Collected data entries

**********

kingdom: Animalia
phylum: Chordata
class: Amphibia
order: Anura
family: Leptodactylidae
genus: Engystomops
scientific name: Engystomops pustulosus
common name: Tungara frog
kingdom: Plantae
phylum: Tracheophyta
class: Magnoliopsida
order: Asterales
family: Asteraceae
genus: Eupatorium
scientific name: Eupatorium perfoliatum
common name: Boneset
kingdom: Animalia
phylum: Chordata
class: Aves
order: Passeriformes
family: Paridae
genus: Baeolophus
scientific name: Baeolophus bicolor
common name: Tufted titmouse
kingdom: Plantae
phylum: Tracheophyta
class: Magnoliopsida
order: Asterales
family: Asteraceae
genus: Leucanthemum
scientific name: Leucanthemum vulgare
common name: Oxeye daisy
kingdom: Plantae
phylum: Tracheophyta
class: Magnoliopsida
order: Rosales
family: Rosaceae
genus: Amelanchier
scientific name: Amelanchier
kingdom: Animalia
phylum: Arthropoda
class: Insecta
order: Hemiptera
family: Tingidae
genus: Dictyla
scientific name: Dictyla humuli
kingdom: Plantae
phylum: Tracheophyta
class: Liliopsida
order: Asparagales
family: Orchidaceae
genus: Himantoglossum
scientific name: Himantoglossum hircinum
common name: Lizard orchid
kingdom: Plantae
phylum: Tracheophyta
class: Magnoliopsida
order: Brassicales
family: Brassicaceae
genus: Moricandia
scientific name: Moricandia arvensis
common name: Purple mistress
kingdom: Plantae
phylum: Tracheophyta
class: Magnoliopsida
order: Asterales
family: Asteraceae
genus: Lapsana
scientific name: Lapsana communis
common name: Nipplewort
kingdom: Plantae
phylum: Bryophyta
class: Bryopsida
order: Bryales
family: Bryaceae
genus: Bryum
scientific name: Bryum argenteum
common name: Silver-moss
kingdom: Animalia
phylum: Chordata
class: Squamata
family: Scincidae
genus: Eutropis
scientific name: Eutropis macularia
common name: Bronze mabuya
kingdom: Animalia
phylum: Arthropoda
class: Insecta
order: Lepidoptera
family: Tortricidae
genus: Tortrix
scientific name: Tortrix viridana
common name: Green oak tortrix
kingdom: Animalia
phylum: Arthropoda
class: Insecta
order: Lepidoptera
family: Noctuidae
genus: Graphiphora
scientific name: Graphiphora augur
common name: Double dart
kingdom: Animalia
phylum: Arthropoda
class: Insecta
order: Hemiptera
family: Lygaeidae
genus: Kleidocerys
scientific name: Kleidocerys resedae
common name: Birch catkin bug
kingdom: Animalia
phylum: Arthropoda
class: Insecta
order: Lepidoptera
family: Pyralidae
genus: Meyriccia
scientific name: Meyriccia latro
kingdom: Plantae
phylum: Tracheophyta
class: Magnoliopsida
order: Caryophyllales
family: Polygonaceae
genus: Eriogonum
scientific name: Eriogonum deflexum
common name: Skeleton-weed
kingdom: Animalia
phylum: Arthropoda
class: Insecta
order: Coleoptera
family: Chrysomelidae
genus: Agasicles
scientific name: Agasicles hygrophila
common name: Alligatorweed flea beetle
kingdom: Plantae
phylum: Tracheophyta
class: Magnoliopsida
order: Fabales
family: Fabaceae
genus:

**********

WHAT THE EXERCISE ASKS — Lay out all the lines above as a Markdown table with the columns "No." and "Line", numbering each line in order and leaving out blank lines.

IN RESPONSE —
| No. | Line |
|---|---|
| 1 | kingdom: Animalia |
| 2 | phylum: Chordata |
| 3 | class: Amphibia |
| 4 | order: Anura |
| 5 | family: Leptodactylidae |
| 6 | genus: Engystomops |
| 7 | scientific name: Engystomops pustulosus |
| 8 | common name: Tungara frog |
| 9 | kingdom: Plantae |
| 10 | phylum: Tracheophyta |
| 11 | class: Magnoliopsida |
| 12 | order: Asterales |
| 13 | family: Asteraceae |
| 14 | genus: Eupatorium |
| 15 | scientific name: Eupatorium perfoliatum |
| 16 | common name: Boneset |
| 17 | kingdom: Animalia |
| 18 | phylum: Chordata |
| 19 | class: Aves |
| 20 | order: Passeriformes |
| 21 | family: Paridae |
| 22 | genus: Baeolophus |
| 23 | scientific name: Baeolophus bicolor |
| 24 | common name: Tufted titmouse |
| 25 | kingdom: Plantae |
| 26 | phylum: Tracheophyta |
| 27 | class: Magnoliopsida |
| 28 | order: Asterales |
| 29 | family: Asteraceae |
| 30 | genus: Leucanthemum |
| 31 | scientific name: Leucanthemum vulgare |
| 32 | common name: Oxeye daisy |
| 33 | kingdom: Plantae |
| 34 | phylum: Tracheophyta |
| 35 | class: Magnoliopsida |
| 36 | order: Rosales |
| 37 | family: Rosaceae |
| 38 | genus: Amelanchier |
| 39 | scientific name: Amelanchier |
| 40 | kingdom: Animalia |
| 41 | phylum: Arthropoda |
| 42 | class: Insecta |
| 43 | order: Hemiptera |
| 44 | family: Tingidae |
| 45 | genus: Dictyla |
| 46 | scientific name: Dictyla humuli |
| 47 | kingdom: Plantae |
| 48 | phylum: Tracheophyta |
| 49 | class: Liliopsida |
| 50 | order: Asparagales |
| 51 | family: Orchidaceae |
| 52 | genus: Himantoglossum |
| 53 | scientific name: Himantoglossum hircinum |
| 54 | common name: Lizard orchid |
| 55 | kingdom: Plantae |
| 56 | phylum: Tracheophyta |
| 57 | class: Magnoliopsida |
| 58 | order: Brassicales |
| 59 | family: Brassicaceae |
| 60 | genus: Moricandia |
| 61 | scientific name: Moricandia arvensis |
| 62 | common name: Purple mistress |
| 63 | kingdom: Plantae |
| 64 | phylum: Tracheophyta |
| 65 | class: Magnoliopsida |
| 66 | order: Asterales |
| 67 | family: Asteraceae |
| 68 | genus: Lapsana |
| 69 | scientific name: Lapsana communis |
| 70 | common name: Nipplewort |
| 71 | kingdom: Plantae |
| 72 | phylum: Bryophyta |
| 73 | class: Bryopsida |
| 74 | order: Bryales |
| 75 | family: Bryaceae |
| 76 | genus: Bryum |
| 77 | scientific name: Bryum argenteum |
| 78 | common name: Silver-moss |
| 79 | kingdom: Animalia |
| 80 | phylum: Chordata |
| 81 | class: Squamata |
| 82 | family: Scincidae |
| 83 | genus: Eutropis |
| 84 | scientific name: Eutropis macularia |
| 85 | common name: Bronze mabuya |
| 86 | kingdom: Animalia |
| 87 | phylum: Arthropoda |
| 88 | class: Insecta |
| 89 | order: Lepidoptera |
| 90 | family: Tortricidae |
| 91 | genus: Tortrix |
| 92 | scientific name: Tortrix viridana |
| 93 | common name: Green oak tortrix |
| 94 | kingdom: Animalia |
| 95 | phylum: Arthropoda |
| 96 | class: Insecta |
| 97 | order: Lepidoptera |
| 98 | family: Noctuidae |
| 99 | genus: Graphiphora |
| 100 | scientific name: Graphiphora augur |
| 101 | common name: Double dart |
| 102 | kingdom: Animalia |
| 103 | phylum: Arthropoda |
| 104 | class: Insecta |
| 105 | order: Hemiptera |
| 106 | family: Lygaeidae |
| 107 | genus: Kleidocerys |
| 108 | scientific name: Kleidocerys resedae |
| 109 | common name: Birch catkin bug |
| 110 | kingdom: Animalia |
| 111 | phylum: Arthropoda |
| 112 | class: Insecta |
| 113 | order: Lepidoptera |
| 114 | family: Pyralidae |
| 115 | genus: Meyriccia |
| 116 | scientific name: Meyriccia latro |
| 117 | kingdom: Plantae |
| 118 | phylum: Tracheophyta |
| 119 | class: Magnoliopsida |
| 120 | order: Caryophyllales |
| 121 | family: Polygonaceae |
| 122 | genus: Eriogonum |
| 123 | scientific name: Eriogonum deflexum |
| 124 | common name: Skeleton-weed |
| 125 | kingdom: Animalia |
| 126 | phylum: Arthropoda |
| 127 | class: Insecta |
| 128 | order: Coleoptera |
| 129 | family: Chrysomelidae |
| 130 | genus: Agasicles |
| 131 | scientific name: Agasicles hygrophila |
| 132 | common name: Alligatorweed flea beetle |
| 133 | kingdom: Plantae |
| 134 | phylum: Tracheophyta |
| 135 | class: Magnoliopsida |
| 136 | order: Fabales |
| 137 | family: Fabaceae |
| 138 | genus: |